Instructions to follow: Repeat each entry verbatim.

BEGIN Supplied material

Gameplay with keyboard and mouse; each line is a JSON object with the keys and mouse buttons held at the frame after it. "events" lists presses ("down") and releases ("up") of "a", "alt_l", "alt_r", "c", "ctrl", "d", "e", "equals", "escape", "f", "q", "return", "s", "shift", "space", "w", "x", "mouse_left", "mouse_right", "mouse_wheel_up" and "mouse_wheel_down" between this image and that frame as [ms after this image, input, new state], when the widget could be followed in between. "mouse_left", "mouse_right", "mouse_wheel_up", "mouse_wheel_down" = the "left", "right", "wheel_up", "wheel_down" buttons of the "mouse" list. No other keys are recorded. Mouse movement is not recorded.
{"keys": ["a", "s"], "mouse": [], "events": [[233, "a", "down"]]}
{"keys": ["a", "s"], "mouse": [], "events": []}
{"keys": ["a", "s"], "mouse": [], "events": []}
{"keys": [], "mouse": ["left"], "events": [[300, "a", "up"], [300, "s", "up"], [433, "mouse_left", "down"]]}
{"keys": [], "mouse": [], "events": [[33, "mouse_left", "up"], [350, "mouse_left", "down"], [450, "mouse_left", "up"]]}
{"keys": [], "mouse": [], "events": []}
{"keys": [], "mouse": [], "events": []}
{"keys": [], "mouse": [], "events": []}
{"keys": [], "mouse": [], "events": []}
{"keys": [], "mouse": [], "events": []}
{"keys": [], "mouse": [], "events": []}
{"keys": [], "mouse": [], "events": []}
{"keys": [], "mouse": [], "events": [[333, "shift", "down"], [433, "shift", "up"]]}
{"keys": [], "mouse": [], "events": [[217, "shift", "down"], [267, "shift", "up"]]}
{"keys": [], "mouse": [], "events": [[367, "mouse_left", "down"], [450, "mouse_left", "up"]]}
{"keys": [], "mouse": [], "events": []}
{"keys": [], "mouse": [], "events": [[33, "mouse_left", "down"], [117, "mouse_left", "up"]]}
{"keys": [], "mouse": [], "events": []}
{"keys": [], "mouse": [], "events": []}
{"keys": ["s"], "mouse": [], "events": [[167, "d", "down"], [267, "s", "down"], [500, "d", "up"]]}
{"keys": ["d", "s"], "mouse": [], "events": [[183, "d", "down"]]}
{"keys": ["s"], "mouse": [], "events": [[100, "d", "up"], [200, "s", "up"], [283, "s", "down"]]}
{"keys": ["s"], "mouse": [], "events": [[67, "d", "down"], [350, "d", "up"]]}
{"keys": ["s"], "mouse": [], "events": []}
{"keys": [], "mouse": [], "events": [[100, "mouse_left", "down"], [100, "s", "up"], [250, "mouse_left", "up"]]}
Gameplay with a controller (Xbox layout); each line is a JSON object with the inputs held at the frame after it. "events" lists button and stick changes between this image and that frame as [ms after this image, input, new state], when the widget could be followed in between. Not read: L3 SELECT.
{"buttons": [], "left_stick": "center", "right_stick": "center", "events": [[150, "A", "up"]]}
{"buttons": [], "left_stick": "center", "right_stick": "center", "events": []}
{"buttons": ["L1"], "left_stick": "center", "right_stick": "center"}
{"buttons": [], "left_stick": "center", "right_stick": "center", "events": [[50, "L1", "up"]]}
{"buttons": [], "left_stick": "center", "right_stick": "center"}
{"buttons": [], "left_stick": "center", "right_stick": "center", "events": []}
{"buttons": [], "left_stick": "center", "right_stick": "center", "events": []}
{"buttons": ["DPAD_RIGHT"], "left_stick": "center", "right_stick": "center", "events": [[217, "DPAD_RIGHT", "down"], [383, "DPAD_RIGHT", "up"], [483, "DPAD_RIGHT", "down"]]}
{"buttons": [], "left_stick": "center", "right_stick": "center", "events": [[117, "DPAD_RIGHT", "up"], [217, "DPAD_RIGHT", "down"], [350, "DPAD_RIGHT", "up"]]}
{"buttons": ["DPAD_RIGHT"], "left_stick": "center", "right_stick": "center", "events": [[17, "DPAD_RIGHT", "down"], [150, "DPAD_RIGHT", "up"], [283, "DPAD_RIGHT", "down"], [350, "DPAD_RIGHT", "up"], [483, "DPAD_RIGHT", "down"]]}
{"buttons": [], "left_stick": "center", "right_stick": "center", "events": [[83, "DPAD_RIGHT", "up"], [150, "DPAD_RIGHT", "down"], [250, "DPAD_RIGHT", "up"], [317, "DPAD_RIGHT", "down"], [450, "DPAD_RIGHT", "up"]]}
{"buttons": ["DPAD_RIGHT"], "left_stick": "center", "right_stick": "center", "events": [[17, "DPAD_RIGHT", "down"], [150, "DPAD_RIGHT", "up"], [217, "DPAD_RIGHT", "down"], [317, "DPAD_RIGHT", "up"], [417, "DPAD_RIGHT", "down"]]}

END Supplied material

Answer area:
Gameplay with keyboard and mouse; each line is a JSON object with the keys and mouse buttons held at the frame after it. "events" lists presses ("down") and releases ("up") of "a", "alt_l", "alt_r", "c", "ctrl", "d", "e", "equals", "escape", "f", "q", "return", "s", "shift", "space", "w", "x", "mouse_left", "mouse_right", "mouse_wheel_up" and "mouse_wheel_down" between this image and that frame as [ms after this image, input, new state], when the widget could be followed in between. "mouse_left", "mouse_right", "mouse_wheel_up", "mouse_wheel_down" = the "left", "right", "wheel_up", "wheel_down" buttons of the "mouse" list. No other keys are recorded. Mouse movement is not recorded.
{"keys": ["a", "s"], "mouse": [], "events": [[233, "a", "down"]]}
{"keys": ["a", "s"], "mouse": [], "events": []}
{"keys": ["a", "s"], "mouse": [], "events": []}
{"keys": [], "mouse": ["left"], "events": [[300, "a", "up"], [300, "s", "up"], [433, "mouse_left", "down"]]}
{"keys": [], "mouse": [], "events": [[33, "mouse_left", "up"], [350, "mouse_left", "down"], [450, "mouse_left", "up"]]}
{"keys": [], "mouse": [], "events": []}
{"keys": [], "mouse": [], "events": []}
{"keys": [], "mouse": [], "events": []}
{"keys": [], "mouse": [], "events": []}
{"keys": [], "mouse": [], "events": []}
{"keys": [], "mouse": [], "events": []}
{"keys": [], "mouse": [], "events": []}
{"keys": [], "mouse": [], "events": [[333, "shift", "down"], [433, "shift", "up"]]}
{"keys": [], "mouse": [], "events": [[217, "shift", "down"], [267, "shift", "up"]]}
{"keys": [], "mouse": [], "events": [[367, "mouse_left", "down"], [450, "mouse_left", "up"]]}
{"keys": [], "mouse": [], "events": []}
{"keys": [], "mouse": [], "events": [[33, "mouse_left", "down"], [117, "mouse_left", "up"]]}
{"keys": [], "mouse": [], "events": []}
{"keys": [], "mouse": [], "events": []}
{"keys": ["s"], "mouse": [], "events": [[167, "d", "down"], [267, "s", "down"], [500, "d", "up"]]}
{"keys": ["d", "s"], "mouse": [], "events": [[183, "d", "down"]]}
{"keys": ["s"], "mouse": [], "events": [[100, "d", "up"], [200, "s", "up"], [283, "s", "down"]]}
{"keys": ["s"], "mouse": [], "events": [[67, "d", "down"], [350, "d", "up"]]}
{"keys": ["s"], "mouse": [], "events": []}
{"keys": [], "mouse": [], "events": [[100, "mouse_left", "down"], [100, "s", "up"], [250, "mouse_left", "up"]]}
Gameplay with a controller (Xbox layout); each line is a JSON object with the inputs held at the frame after it. "events" lists button and stick changes between this image and that frame as [ms after this image, input, new state], when the widget could be followed in between. Not read: L3 SELECT.
{"buttons": [], "left_stick": "center", "right_stick": "center", "events": [[150, "A", "up"]]}
{"buttons": [], "left_stick": "center", "right_stick": "center", "events": []}
{"buttons": ["L1"], "left_stick": "center", "right_stick": "center"}
{"buttons": [], "left_stick": "center", "right_stick": "center", "events": [[50, "L1", "up"]]}
{"buttons": [], "left_stick": "center", "right_stick": "center"}
{"buttons": [], "left_stick": "center", "right_stick": "center", "events": []}
{"buttons": [], "left_stick": "center", "right_stick": "center", "events": []}
{"buttons": ["DPAD_RIGHT"], "left_stick": "center", "right_stick": "center", "events": [[217, "DPAD_RIGHT", "down"], [383, "DPAD_RIGHT", "up"], [483, "DPAD_RIGHT", "down"]]}
{"buttons": [], "left_stick": "center", "right_stick": "center", "events": [[117, "DPAD_RIGHT", "up"], [217, "DPAD_RIGHT", "down"], [350, "DPAD_RIGHT", "up"]]}
{"buttons": ["DPAD_RIGHT"], "left_stick": "center", "right_stick": "center", "events": [[17, "DPAD_RIGHT", "down"], [150, "DPAD_RIGHT", "up"], [283, "DPAD_RIGHT", "down"], [350, "DPAD_RIGHT", "up"], [483, "DPAD_RIGHT", "down"]]}
{"buttons": [], "left_stick": "center", "right_stick": "center", "events": [[83, "DPAD_RIGHT", "up"], [150, "DPAD_RIGHT", "down"], [250, "DPAD_RIGHT", "up"], [317, "DPAD_RIGHT", "down"], [450, "DPAD_RIGHT", "up"]]}
{"buttons": ["DPAD_RIGHT"], "left_stick": "center", "right_stick": "center", "events": [[17, "DPAD_RIGHT", "down"], [150, "DPAD_RIGHT", "up"], [217, "DPAD_RIGHT", "down"], [317, "DPAD_RIGHT", "up"], [417, "DPAD_RIGHT", "down"]]}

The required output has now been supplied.